**Exercise instructions:**
The answer must be an exact copy of the lines from the one containing "deeper understanding of" through the end of the records, with the pictures left out.

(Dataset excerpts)
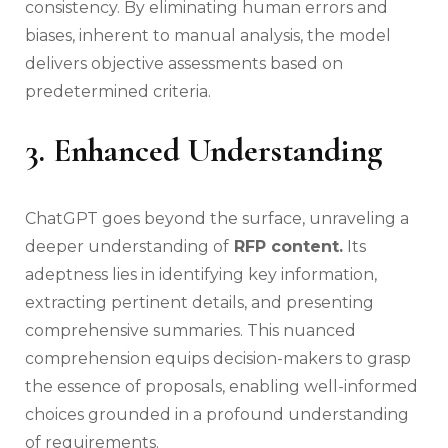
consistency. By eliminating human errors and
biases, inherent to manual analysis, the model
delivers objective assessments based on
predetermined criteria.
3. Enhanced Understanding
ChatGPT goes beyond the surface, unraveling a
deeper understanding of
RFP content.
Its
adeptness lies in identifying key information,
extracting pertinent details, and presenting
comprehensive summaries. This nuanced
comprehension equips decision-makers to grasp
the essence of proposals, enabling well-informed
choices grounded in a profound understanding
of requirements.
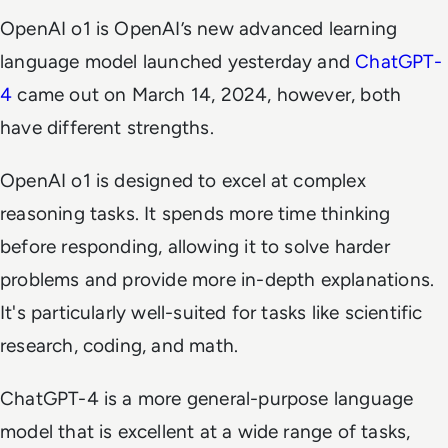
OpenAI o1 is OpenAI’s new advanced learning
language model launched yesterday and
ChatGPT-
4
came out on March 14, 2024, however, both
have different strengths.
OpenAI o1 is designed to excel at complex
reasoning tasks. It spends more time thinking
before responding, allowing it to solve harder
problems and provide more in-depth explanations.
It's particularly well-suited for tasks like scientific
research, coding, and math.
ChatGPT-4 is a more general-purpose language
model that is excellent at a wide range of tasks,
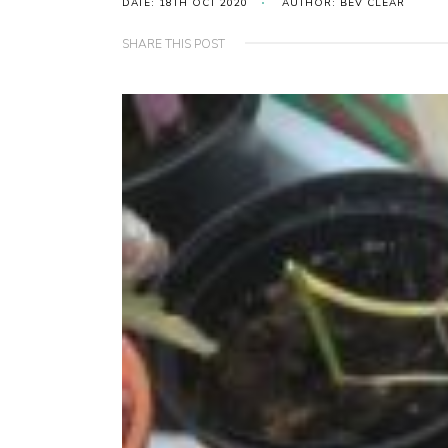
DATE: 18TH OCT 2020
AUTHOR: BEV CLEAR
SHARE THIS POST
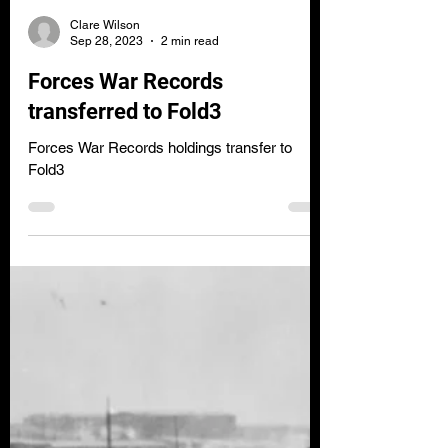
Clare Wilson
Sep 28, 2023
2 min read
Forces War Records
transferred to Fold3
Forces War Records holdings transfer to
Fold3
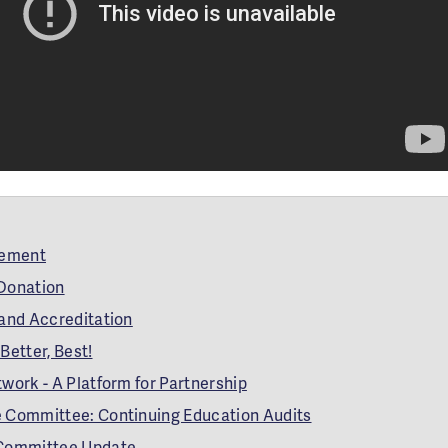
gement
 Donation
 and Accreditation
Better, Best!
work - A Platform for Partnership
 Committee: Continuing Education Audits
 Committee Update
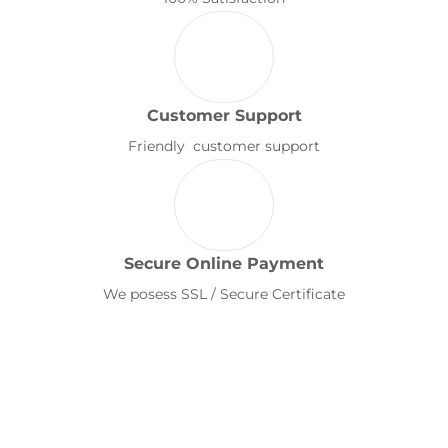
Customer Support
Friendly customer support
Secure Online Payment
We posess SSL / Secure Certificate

**Reply:**
deeper understanding of
RFP content.
Its
adeptness lies in identifying key information,
extracting pertinent details, and presenting
comprehensive summaries. This nuanced
comprehension equips decision-makers to grasp
the essence of proposals, enabling well-informed
choices grounded in a profound understanding
of requirements.
OpenAI o1 is OpenAI’s new advanced learning
language model launched yesterday and
ChatGPT-
4
came out on March 14, 2024, however, both
have different strengths.
OpenAI o1 is designed to excel at complex
reasoning tasks. It spends more time thinking
before responding, allowing it to solve harder
problems and provide more in-depth explanations.
It's particularly well-suited for tasks like scientific
research, coding, and math.
ChatGPT-4 is a more general-purpose language
model that is excellent at a wide range of tasks,
DATE: 18TH OCT 2020
AUTHOR: BEV CLEAR
SHARE THIS POST
Clare Wilson
Sep 28, 2023
2 min read
Forces War Records
transferred to Fold3
Forces War Records holdings transfer to
Fold3
gement
 Donation
 and Accreditation
Better, Best!
work - A Platform for Partnership
 Committee: Continuing Education Audits
 Committee Update
Customer Support
Friendly customer support
Secure Online Payment
We posess SSL / Secure Certificate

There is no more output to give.